Stephen King at the John F. Kennedy Presidential Library and Museum in 2011.
Stephen King at the John F. Kennedy Presidential Library and Museum in 2011. | Marc Andrew Deley/Getty Images

In June 1999, a minivan crashed into Stephen King while he was out on a walk, landing him in a hospital bed for weeks. During that time, his son showed up with a portable television, a bootleg VHS tape, and a directive: “You gotta watch this.”

The movie was The Blair Witch Project, which had generated buzz at the Sundance Film Festival that January, but had yet to be considered a seminal work in horror film history. The fractured, shaky footage, combined with the effects of the painkillers that King had taken, made for an especially scary viewing experience. So scary, in fact, that he couldn’t finish the movie.

“Halfway through it, I said, ‘Turn it off. It’s too freaky. I can’t,’” King recounted during an interview for Eli Roth’s History of Horror (available on horror streaming platform Shudder).
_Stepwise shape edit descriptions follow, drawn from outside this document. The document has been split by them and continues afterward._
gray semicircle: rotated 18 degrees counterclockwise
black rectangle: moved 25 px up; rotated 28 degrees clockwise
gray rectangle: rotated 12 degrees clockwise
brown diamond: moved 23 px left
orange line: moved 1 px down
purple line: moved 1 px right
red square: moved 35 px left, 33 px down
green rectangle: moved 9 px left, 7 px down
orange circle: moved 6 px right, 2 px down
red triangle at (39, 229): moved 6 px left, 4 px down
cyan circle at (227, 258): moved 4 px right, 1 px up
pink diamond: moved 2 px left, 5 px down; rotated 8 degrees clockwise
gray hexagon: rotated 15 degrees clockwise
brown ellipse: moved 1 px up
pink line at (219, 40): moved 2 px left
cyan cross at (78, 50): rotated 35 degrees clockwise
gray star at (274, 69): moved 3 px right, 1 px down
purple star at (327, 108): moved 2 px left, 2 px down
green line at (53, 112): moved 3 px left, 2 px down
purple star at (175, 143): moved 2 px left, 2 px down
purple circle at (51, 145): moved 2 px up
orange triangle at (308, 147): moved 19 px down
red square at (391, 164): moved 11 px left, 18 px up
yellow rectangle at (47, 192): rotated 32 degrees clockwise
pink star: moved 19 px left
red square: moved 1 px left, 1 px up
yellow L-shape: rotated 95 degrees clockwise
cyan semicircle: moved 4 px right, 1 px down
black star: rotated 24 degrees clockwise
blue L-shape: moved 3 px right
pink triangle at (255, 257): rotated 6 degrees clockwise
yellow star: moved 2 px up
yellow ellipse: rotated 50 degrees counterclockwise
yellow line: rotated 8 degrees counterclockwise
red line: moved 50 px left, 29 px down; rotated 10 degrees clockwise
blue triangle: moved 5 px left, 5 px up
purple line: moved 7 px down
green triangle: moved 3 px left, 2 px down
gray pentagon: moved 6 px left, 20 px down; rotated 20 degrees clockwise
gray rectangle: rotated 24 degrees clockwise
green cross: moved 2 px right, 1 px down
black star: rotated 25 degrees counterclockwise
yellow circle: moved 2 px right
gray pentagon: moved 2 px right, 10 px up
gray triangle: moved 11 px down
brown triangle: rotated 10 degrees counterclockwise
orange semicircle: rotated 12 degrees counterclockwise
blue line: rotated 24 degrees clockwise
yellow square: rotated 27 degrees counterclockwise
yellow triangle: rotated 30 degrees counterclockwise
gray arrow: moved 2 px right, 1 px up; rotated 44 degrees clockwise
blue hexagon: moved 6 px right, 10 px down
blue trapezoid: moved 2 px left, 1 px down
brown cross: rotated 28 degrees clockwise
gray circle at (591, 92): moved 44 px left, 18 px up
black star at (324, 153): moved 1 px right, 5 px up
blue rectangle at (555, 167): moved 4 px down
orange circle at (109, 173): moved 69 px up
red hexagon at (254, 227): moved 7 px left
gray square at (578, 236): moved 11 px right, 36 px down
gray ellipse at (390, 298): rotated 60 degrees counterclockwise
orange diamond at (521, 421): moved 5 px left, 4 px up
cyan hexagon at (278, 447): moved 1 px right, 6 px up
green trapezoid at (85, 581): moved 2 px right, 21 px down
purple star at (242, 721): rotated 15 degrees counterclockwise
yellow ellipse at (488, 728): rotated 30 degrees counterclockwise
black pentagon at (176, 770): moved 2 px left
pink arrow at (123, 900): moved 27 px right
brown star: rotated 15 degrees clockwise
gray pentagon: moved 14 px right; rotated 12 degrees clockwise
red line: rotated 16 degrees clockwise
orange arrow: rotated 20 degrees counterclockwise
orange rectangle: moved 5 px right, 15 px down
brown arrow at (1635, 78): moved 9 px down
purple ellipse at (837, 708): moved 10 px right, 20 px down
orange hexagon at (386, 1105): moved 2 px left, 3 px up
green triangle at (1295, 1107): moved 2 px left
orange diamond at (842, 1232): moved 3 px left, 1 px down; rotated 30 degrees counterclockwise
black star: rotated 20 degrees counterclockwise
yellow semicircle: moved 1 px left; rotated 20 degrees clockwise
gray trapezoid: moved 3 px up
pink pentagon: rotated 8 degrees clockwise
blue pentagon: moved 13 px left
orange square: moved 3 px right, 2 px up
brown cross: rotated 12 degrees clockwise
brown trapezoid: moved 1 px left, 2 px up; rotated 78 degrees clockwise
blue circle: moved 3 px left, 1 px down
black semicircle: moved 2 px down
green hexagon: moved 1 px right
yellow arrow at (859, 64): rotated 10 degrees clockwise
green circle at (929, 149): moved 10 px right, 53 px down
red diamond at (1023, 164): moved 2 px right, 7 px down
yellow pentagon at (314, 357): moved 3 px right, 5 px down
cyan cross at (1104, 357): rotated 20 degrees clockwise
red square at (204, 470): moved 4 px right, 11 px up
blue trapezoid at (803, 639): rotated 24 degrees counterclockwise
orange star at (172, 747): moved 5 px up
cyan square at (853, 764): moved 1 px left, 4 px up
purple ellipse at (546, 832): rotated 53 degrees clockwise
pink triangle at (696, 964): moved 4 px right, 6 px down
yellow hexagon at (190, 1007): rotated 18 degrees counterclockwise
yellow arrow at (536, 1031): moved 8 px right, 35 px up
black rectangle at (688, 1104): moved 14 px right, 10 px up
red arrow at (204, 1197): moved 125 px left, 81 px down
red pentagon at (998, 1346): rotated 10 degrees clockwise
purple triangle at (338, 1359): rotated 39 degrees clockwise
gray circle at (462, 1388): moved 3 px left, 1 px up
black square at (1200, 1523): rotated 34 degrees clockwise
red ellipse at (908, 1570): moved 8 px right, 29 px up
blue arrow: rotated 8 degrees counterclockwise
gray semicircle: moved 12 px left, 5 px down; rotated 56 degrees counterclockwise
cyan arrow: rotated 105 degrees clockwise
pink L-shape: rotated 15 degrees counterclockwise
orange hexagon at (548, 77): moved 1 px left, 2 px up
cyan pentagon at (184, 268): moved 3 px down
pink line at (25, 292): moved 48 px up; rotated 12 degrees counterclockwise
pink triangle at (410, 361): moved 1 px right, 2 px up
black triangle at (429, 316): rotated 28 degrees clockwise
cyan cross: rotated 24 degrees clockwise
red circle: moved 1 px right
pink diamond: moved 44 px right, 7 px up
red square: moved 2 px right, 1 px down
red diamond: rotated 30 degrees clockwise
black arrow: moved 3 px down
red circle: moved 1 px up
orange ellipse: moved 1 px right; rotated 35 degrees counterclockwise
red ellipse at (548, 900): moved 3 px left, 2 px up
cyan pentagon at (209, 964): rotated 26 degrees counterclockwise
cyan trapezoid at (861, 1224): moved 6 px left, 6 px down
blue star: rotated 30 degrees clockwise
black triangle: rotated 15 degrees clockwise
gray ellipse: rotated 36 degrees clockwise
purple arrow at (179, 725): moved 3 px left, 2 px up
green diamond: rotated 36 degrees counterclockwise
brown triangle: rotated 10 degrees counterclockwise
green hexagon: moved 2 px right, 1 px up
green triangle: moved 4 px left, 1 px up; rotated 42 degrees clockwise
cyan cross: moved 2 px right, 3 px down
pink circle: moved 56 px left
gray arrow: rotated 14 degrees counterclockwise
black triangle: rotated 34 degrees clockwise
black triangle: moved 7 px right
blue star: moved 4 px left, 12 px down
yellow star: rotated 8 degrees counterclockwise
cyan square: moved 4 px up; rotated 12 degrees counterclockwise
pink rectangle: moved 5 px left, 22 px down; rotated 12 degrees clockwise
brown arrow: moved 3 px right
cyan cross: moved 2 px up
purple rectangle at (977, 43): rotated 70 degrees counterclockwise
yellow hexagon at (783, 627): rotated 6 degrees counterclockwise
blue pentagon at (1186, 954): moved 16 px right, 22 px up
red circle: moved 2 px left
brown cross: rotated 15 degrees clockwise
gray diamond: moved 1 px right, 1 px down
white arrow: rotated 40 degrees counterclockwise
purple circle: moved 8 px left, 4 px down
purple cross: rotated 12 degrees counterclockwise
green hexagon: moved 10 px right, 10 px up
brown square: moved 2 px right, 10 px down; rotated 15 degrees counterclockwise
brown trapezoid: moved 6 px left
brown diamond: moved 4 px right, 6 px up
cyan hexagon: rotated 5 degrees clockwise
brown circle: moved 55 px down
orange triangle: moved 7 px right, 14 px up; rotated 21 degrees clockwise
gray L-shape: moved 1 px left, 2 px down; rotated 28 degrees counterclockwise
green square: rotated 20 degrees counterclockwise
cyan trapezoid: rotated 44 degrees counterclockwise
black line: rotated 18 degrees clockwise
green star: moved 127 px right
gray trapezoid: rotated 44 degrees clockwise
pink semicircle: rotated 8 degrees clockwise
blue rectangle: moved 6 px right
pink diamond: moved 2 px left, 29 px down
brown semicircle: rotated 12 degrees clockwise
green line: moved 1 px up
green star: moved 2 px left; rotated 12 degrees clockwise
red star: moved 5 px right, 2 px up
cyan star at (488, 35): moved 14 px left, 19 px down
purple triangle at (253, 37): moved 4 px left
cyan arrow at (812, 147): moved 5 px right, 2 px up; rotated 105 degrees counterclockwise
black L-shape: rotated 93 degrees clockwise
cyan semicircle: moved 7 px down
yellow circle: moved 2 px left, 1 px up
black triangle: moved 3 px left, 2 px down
But the author of It, Carrie, and countless other horror classics isn’t one to back away from fear. As UPROXX reports, King eventually did watch the rest of The Blair Witch Project, and he even wrote about its genius in a foreword to the 2010 rerelease of his 1981 nonfiction book Danse Macabre. To King, the film’s low budget and low quality were what made it so good.

“It may be the only time in my life when I quit a horror movie in the middle because I was too scared to go on,” he wrote. “Those didn’t look like Hollywood-location woods; they looked like an actual forest in which actual people could actually get lost.”

Though King evidently had an easier time making it through the movie without painkillers clouding his judgment, the ending still left him frozen in terror.

“If you’re like me, you watch the credits and try to escape the terrified ten-year-old into whom you have been regressed,” King wrote.